# LR/Mogrify Text Annotation Token Issue



## ltaylor (Jun 11, 2014)

I'm having an problem designing an export preset using LR/mogrify. I've never had this issue before, but for some reason the {description} and {tittle} tokens are appearing in a different font/size/portion of the image than the rest of the text/tokens. Can anyone tell me what I'm doing wrong? Thanks!


----------



## Victoria Bampton (Jun 12, 2014)

I'm not at my desktop at the moment, but just double check if there's a line break token under the Add Token button? I'm wondering if it's the line breaks and tab you have in there.


----------



## ltaylor (Jun 13, 2014)

Victoria Bampton said:


> I'm not at my desktop at the moment, but just double check if there's a line break token under the Add Token button? I'm wondering if it's the line breaks and tab you have in there.

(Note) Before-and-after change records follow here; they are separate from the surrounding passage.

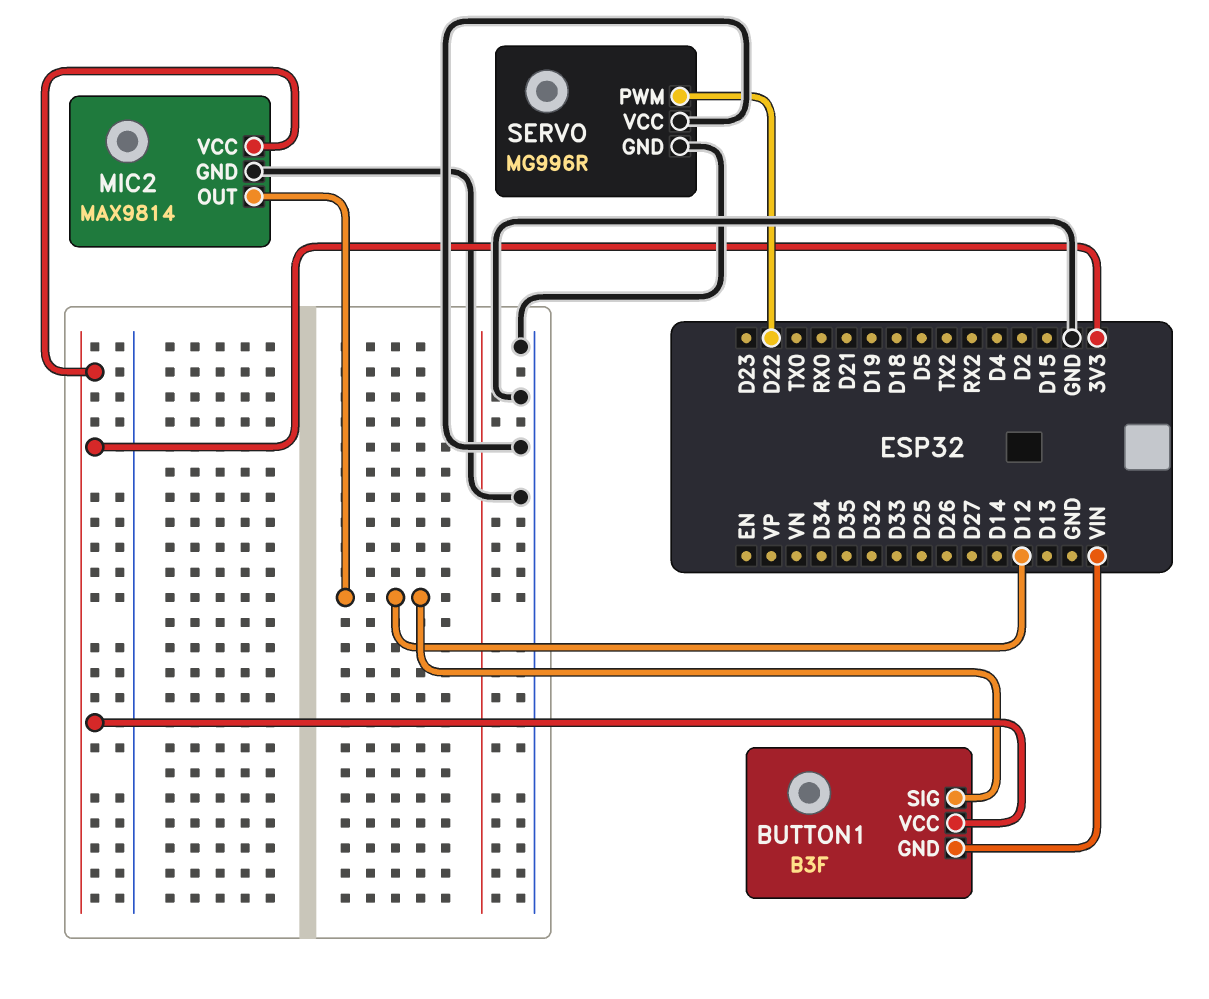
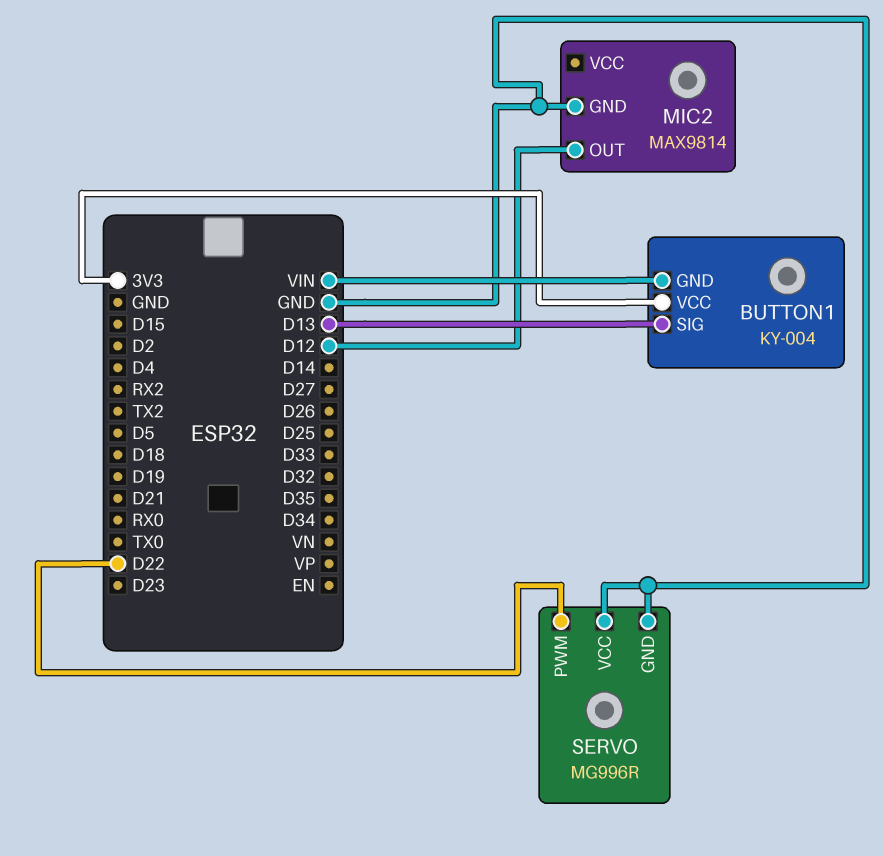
BUTTON1: B3F -> KY-004
BUTTON1 pin SIG: D12 -> D13
MIC2 pin VCC: 3V3 -> none

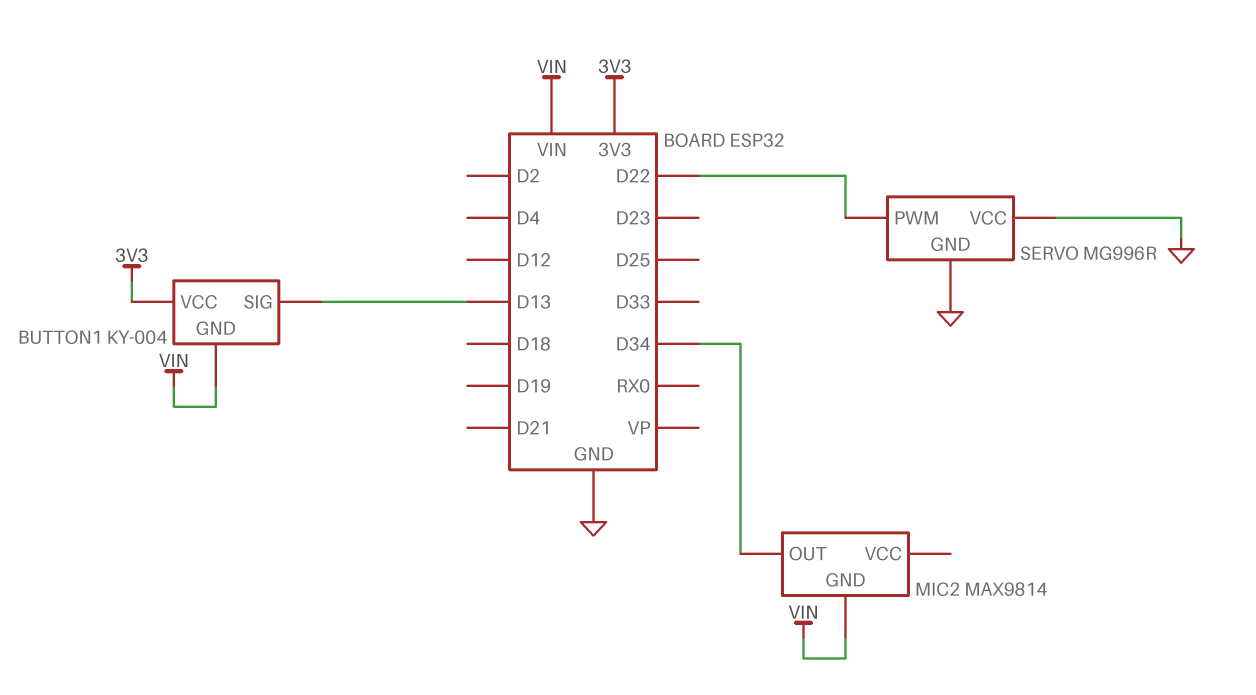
MIC2 pin GND: GND -> VIN
MIC2 pin OUT: D12 -> D34

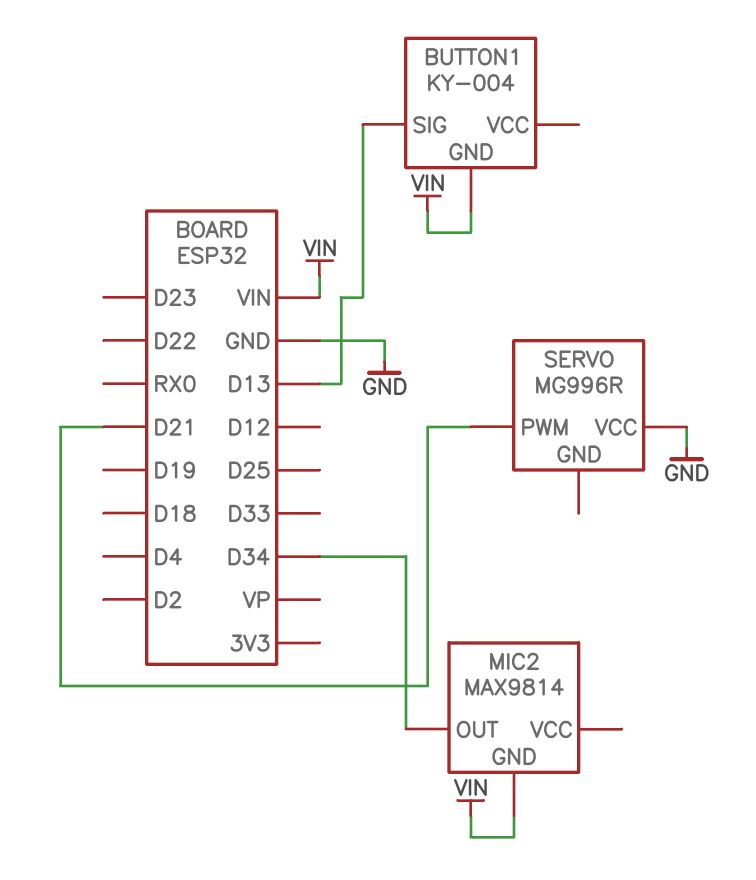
BUTTON1 pin VCC: 3V3 -> none
SERVO pin GND: GND -> none
SERVO pin PWM: D22 -> D21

Not that I can see. I was using {return} previously, but I removed it when I was trying to solve this issue.


----------



## Victoria Bampton (Jun 13, 2014)

Return was the one I was thinking of. I can see you have a tab on one line too - does removing that improve things at all?


----------



## ltaylor (Jun 16, 2014)

Victoria Bampton said:


> Return was the one I was thinking of. I can see you have a tab on one line too - does removing that improve things at all?



I used {return} but I got the same result. What line has a tab?


----------